Erstaunlich selbstverständlich nimmt der jüngere der Zverev-Brüder mittlerweile selbst Endspiel-Herausforderungen gegen Topstars wie Federer an. Als Deutschlands größtes Tennis-Versprechen seit langem, als Star der Zukunft, als künftige Nummer eins wird er seit ein paar Jahren gehandelt. Bei den Grand-Slam-Turnieren ist der Weltrangliste-Siebte den Beweis bislang aber schuldig geblieben.
Seit seinem Achtelfinal-Aus in Wimbledon scheint Zverev jedoch an Souveränität gewonnen zu haben. Mit seinem neuen Trainer Juan Carlos Ferrero ist er unbesiegt. «Ich freue mich, dass er sein Tennis nicht nur auf das nächste Level gebracht hat, sondern um zwei Level angehoben hat», sagte der 36 Jahre alte Federer, der Schmerzen von der Belastung auf Hartplatz spürte.

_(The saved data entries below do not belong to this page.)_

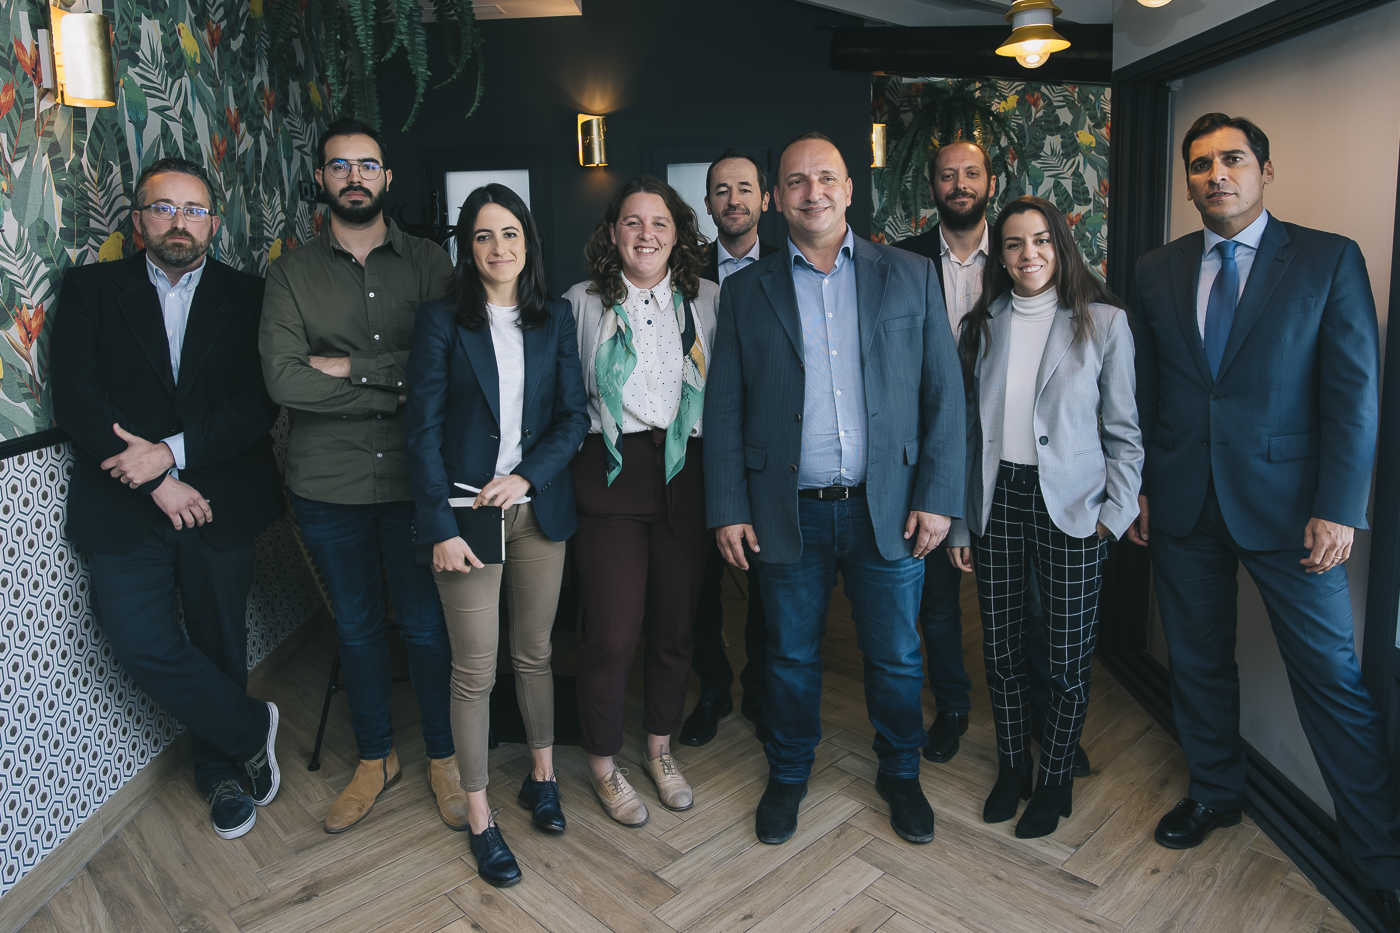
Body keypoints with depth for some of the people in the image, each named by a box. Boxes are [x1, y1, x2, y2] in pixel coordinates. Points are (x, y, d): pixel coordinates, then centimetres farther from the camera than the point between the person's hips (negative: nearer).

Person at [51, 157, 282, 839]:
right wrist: (158, 483, -13)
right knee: (144, 645, -11)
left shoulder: (247, 298, 5)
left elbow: (259, 405, -4)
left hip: (218, 504, 0)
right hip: (123, 508, 0)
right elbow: (74, 400, -4)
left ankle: (220, 770, 33)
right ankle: (251, 731, 14)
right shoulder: (90, 290, 5)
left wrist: (174, 450, -17)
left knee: (219, 646, 10)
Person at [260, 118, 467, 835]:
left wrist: (351, 366, -12)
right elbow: (283, 381, -10)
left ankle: (443, 757, 28)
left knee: (426, 626, 8)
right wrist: (398, 388, -13)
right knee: (356, 628, 15)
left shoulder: (428, 263, 3)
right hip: (327, 482, 1)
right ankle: (375, 757, 35)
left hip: (413, 477, -1)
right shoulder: (293, 273, 3)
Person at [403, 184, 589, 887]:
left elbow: (574, 415, 4)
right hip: (467, 512, -2)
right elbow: (423, 428, -6)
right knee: (474, 670, 3)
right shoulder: (441, 321, -2)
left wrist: (527, 476, -12)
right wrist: (440, 527, -12)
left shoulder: (555, 320, 7)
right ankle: (480, 820, 18)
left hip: (539, 509, 3)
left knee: (534, 652, 15)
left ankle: (542, 775, 35)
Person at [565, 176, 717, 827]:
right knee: (612, 631, -1)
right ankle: (604, 764, 22)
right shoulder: (583, 302, 4)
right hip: (612, 474, -2)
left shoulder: (705, 300, 8)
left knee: (676, 622, 10)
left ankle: (661, 749, 33)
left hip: (686, 473, 2)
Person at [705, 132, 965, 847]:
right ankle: (788, 775, 36)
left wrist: (938, 496, -4)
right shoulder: (747, 290, 5)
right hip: (789, 512, 0)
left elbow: (944, 393, 3)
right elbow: (723, 406, 3)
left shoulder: (911, 276, 4)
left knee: (896, 657, 12)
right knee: (792, 657, 14)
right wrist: (728, 510, -2)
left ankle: (900, 775, 36)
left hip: (887, 509, 0)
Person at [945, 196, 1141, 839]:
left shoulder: (1104, 322, -1)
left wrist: (1117, 508, -8)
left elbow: (1124, 428, 2)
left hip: (1070, 504, -2)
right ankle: (1011, 767, 31)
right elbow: (968, 428, 8)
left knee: (1068, 653, 4)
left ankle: (1055, 779, 26)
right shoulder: (982, 326, 7)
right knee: (1000, 646, 11)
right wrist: (958, 522, 6)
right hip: (997, 498, 3)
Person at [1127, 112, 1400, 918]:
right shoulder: (1157, 271, 7)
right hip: (1183, 502, 3)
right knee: (1199, 660, 14)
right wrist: (1135, 484, 5)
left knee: (1333, 675, 2)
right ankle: (1216, 792, 35)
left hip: (1285, 502, -3)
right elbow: (1141, 391, 8)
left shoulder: (1329, 260, -2)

In nur 68 Minuten hatte Zverev den Weltranglisten-Dritten im Duell der Tennis-Generationen besiegt. Wie der Schweizer hat der Norddeutsche nun fünf Turniere in diesem Jahr gewonnen, Federer hat allerdings zwei Grand-Slam-Erfolge auf seiner Habenseite.
Beide eint, dass keiner ihnen vor der Saison so recht zugetraut hätte, so aufzutrumpfen. Mit Zverev war nicht in dem Maße zu rechnen, weil er erst 20 Jahre alt ist. Mit Federer nicht, weil er ein halbes Jahr verletzt ausgesetzt hatte. Nun sind sie in der Jahreswertung die Nummern zwei (Federer) und drei (Zverev) und gemeinsam mit dem Führenden Nadal die dominierenden Profis in 2017.
Der Rekord-Grand-Slam-Sieger wetteifert in Cincinnati nun um die Spitzenposition in der Weltrangliste. Entweder der 36-Jährige oder der fünf Jahre jüngere Spanier Nadal werden Andy Murray in einer Woche ablösen. Federer muss dafür mindestens genauso weit kommen wie sein Dauerrivale.
Ganz oben möchte auch Zverev in der Zukunft stehen. Mit dem Sieg in Montreal hat er seinem Vorbild immerhin schon einen Erfolg voraus.